Exp Physiol. 1994 Sep;79(5):797-808.
"We have examined the effect of a hyposmotic shock, and thus cell swelling, upon the efflux of amino acids, SO4(2-) and I- from lactating mammary tissue. A hyposmotic challenge increased the efflux of taurine and glycine via a 4,4'-diisothiocyanatostilbene-2,2'- disulphonic acid (DIDS)-sensitive pathway. It appears that these amino acids do not exit via an anion-exchange mechanism following cell swelling because sulphate efflux, which uses a DIDS-sensitive exchange mechanism, was unaffected. The hyposmotic-induced efflux of taurine was not dependent upon the Na+ gradient and was not influenced by the nature of the anion in the incubation medium. In addition, taurine efflux was stimulated by incubating mammary tissue in an isosmotic medium that contained urea, suggesting that cell swelling is the stimulating factor rather than a decrease in osmolality per se. The results suggest that mammary tissue uses taurine and glycine as a means of regulating cell volume following swelling. In contrast, the efflux of glutamic acid, alanine and alpha-aminoisobutyric acid was unaffected by a hyposmotic challenge. Similarly, the efflux of I- was unaffected by such a challenge. The results suggest that volume-activated amino acid transport in lactating rat mammary tissue is distinct from volume-regulated anion channels."
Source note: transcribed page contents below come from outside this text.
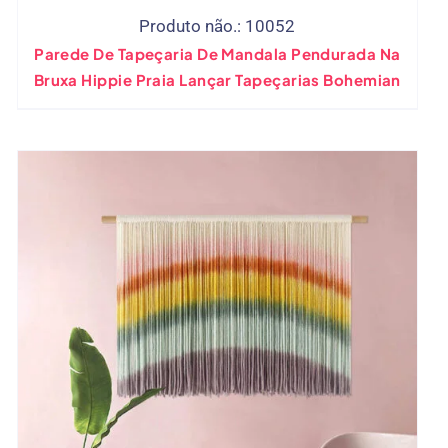
Produto não.: 10052
Parede De Tapeçaria De Mandala Pendurada Na
Bruxa Hippie Praia Lançar Tapeçarias Bohemian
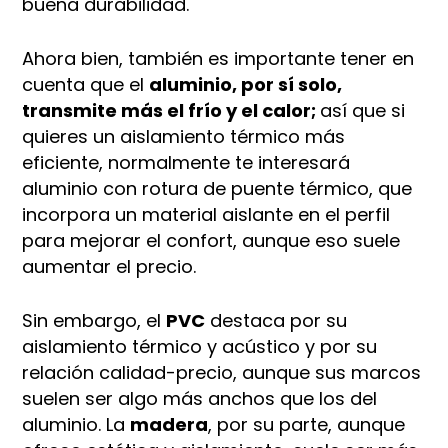
buena durabilidad.​
Ahora bien, también es importante tener en
cuenta que el
aluminio, por sí solo,
transmite más el frío y el calor;
así que si
quieres un aislamiento térmico más
eficiente, normalmente te interesará
aluminio con rotura de puente térmico, que
incorpora un material aislante en el perfil
para mejorar el confort, aunque eso suele
aumentar el precio.
Sin embargo, el
PVC
destaca por su
aislamiento térmico y acústico y por su
relación calidad-precio, aunque sus marcos
suelen ser algo más anchos que los del
aluminio. La
madera
, por su parte, aunque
A study of sulphate transport by lactating rat mammary tissue slices: evidence for anion exchange.
Shennan DB.
Comp Biochem Physiol A. 1989;92(1):145-50.
[abstract only]
"1. The efflux of radiolabelled sulphate from lactating rat mammary tissue slices has been studied. Sulphate efflux was found to be time- and temperature-dependent.
2. 4,4'-Diisothiocyanostilbene-2,2'-disulphonate (DIDS) inhibited a portion of sulphate release, whereas bumetanide was without effect.
3. The anions chloride, iodide and sulphate trans-stimulated sulphate efflux when added to the incubation medium. The increase in the efflux rate of sulphate found with chloride could be markedly inhibited by DIDS. Thiocyanate, unlike the other anions tested, only had a small effect.
4. The results strongly suggest that there is an anion exchange mechanism in the mammary gland which can mediate the transport of sulphate. This transporter may be important for the metabolism of sulphate by the mammary gland and may also help determine milk anion concentrations."